Quels sont les atouts de la France en Chine ?

PA – Présente depuis la construction de la centrale nucléaire de Daya Bay en 1987, la France a été le premier partenaire de l’industrie chinoise. La plupart des sociétés françaises se sont d’ailleurs implantées dès cette époque. La base des réacteurs actuellement en exploitation, les réacteurs CPR 1000, dérivés technologiques de la centrale de Daya Bay, puise son origine dans la technologie française. Pour le développement de son programme de troisième génération, la Chine s’est également appuyée en partie sur la technologie française de l’EPR. Dans d’autres domaines, comme le développement des codes et normes et la constitution d’une industrie du cycle du combustible, le pays regarde aussi beaucoup ce qui se fait dans l’Hexagone.

Est-il simple pour une entreprise d’entrer sur le marché chinois aujourd’hui ?

PA – À moins de disposer d’un produit ou d’un service exceptionnel, il est aujourd’hui très difficile pour une entreprise étrangère de s’implanter en Chine sur le marché de la construction, pour des raisons à la fois réglementaires et concurrentielles. La plupart des entreprises françaises qui se trouvent en Chine y sont arrivées il y a plusieurs années et sont actuellement dans une logique de consolidation de leur implantation. Il pourrait y avoir une nouvelle vague d’implantation d’entreprises françaises si le contrat d’AREVA pour la construction d’une usine de traitement-recyclage se conclut. Dans ce cas, les entreprises présentes sur ce marché auront une opportunité exceptionnelle pour s'implanter durablement.

Quelles sont les difficultés du marché chinois ?

PA – Le marché chinois est un marché très concurrentiel qui attire les entreprises prestataires du monde entier. Cette concurrence est exacerbée

par l’essor de la concurrence locale très soutenue par les pouvoirs publics qui imposent une très forte localisation et des transferts de technologie.

La Chine est également un marché où il peut être compliqué de comprendre la manière dont sont prises les décisions. Enfin, la réglementation détermine les conditions d’implantation des entreprises : pour certaines activités, cette réglementation interdit la vente de prestations en direct sur le marché chinois. Certaines sociétés d’État sont seules habilitées à répondre aux appels d’offres et sont donc un point de passage obligé.
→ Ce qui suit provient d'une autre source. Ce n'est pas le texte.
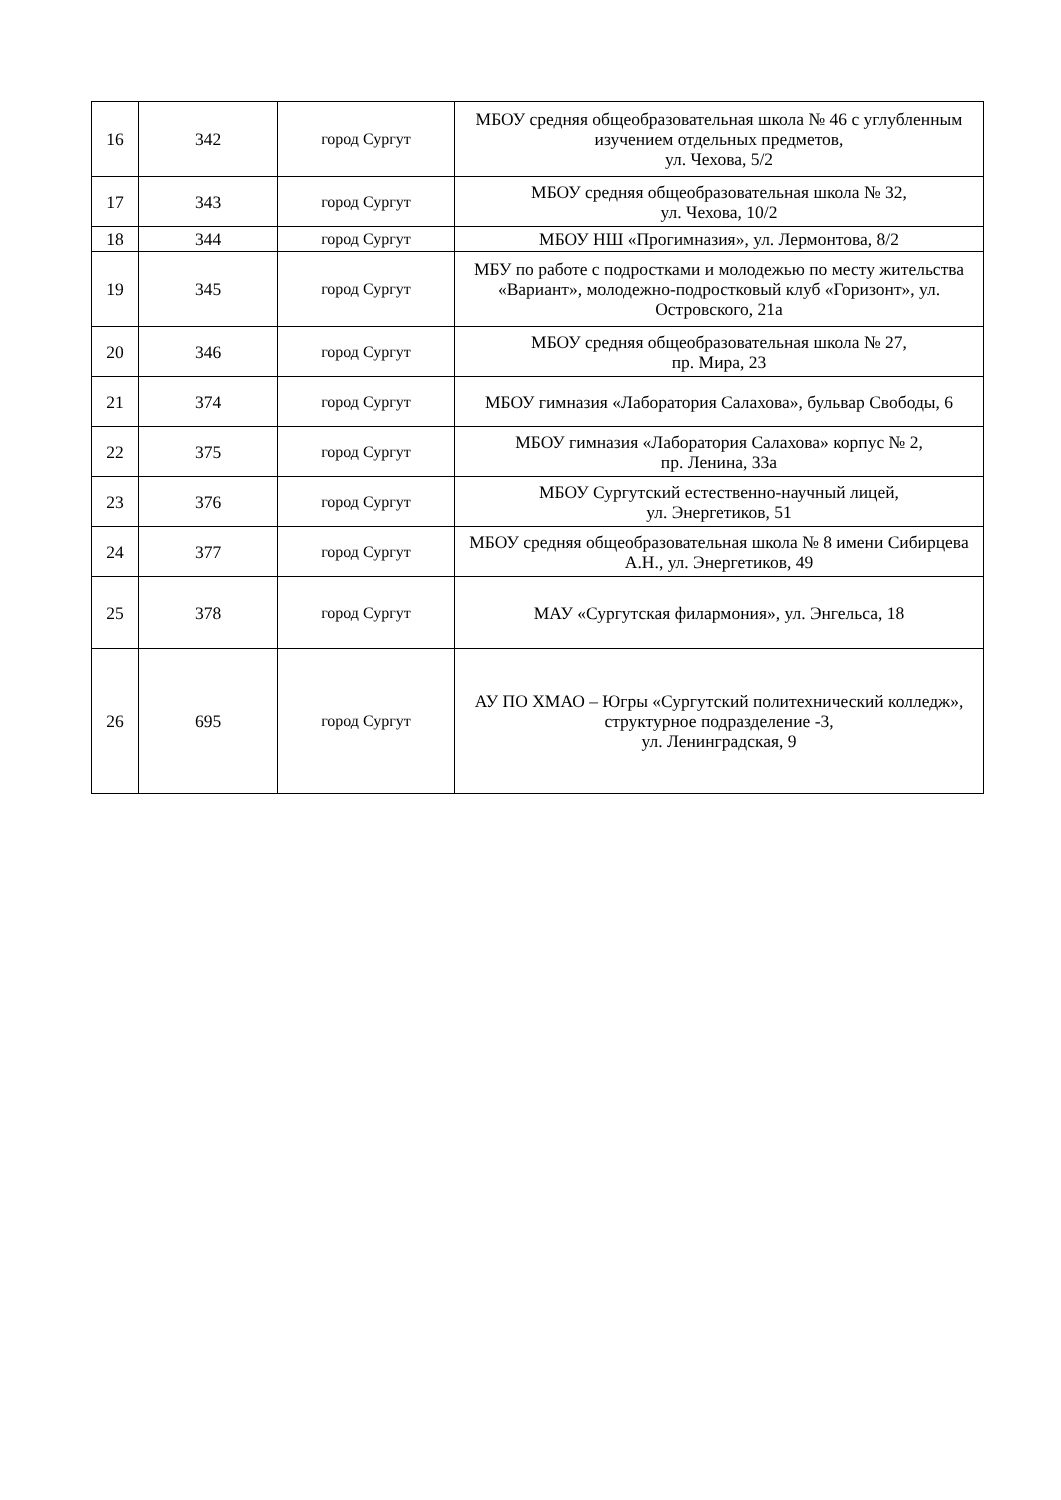| 16 | 342 | город Сургут | МБОУ средняя общеобразовательная школа № 46 с углубленным изучением отдельных предметов, ул. Чехова, 5/2 |
| 17 | 343 | город Сургут | МБОУ средняя общеобразовательная школа № 32, ул. Чехова, 10/2 |
| 18 | 344 | город Сургут | МБОУ НШ «Прогимназия», ул. Лермонтова, 8/2 |
| 19 | 345 | город Сургут | МБУ по работе с подростками и молодежью по месту жительства «Вариант», молодежно-подростковый клуб «Горизонт», ул. Островского, 21а |
| 20 | 346 | город Сургут | МБОУ средняя общеобразовательная школа № 27, пр. Мира, 23 |
| 21 | 374 | город Сургут | МБОУ гимназия «Лаборатория Салахова», бульвар Свободы, 6 |
| 22 | 375 | город Сургут | МБОУ гимназия «Лаборатория Салахова» корпус № 2, пр. Ленина, 33а |
| 23 | 376 | город Сургут | МБОУ Сургутский естественно-научный лицей, ул. Энергетиков, 51 |
| 24 | 377 | город Сургут | МБОУ средняя общеобразовательная школа № 8 имени Сибирцева А.Н., ул. Энергетиков, 49 |
| 25 | 378 | город Сургут | МАУ «Сургутская филармония», ул. Энгельса, 18 |
| 26 | 695 | город Сургут | АУ ПО ХМАО – Югры «Сургутский политехнический колледж», структурное подразделение -3, ул. Ленинградская, 9 |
Toute participation au marché implique nécessairement des transferts technologiques pouvant inclure des transferts de know how.

La Chine souhaite exporter des centrales utilisant sa propre technologie et renforcer sa supply chain, est-ce un risque pour les entreprises

prestataires françaises ?

PA – La Chine est devenue un grand pays nucléaire au même titre que la Russie, les États-Unis, le Japon, la Corée et la France. Le pays est devenu tout à la fois un « concurrent », un « partenaire » et un « client ». L’empire du Milieu souhaite être autonome sur le plan technologique et adopte la même stratégie que la France dans les années 1970-1980. Cependant, pour exporter, le pays sait qu’il devra nouer des accords avec d’autres prestataires. Il y aura donc toujours des opportunités pour les entreprises françaises.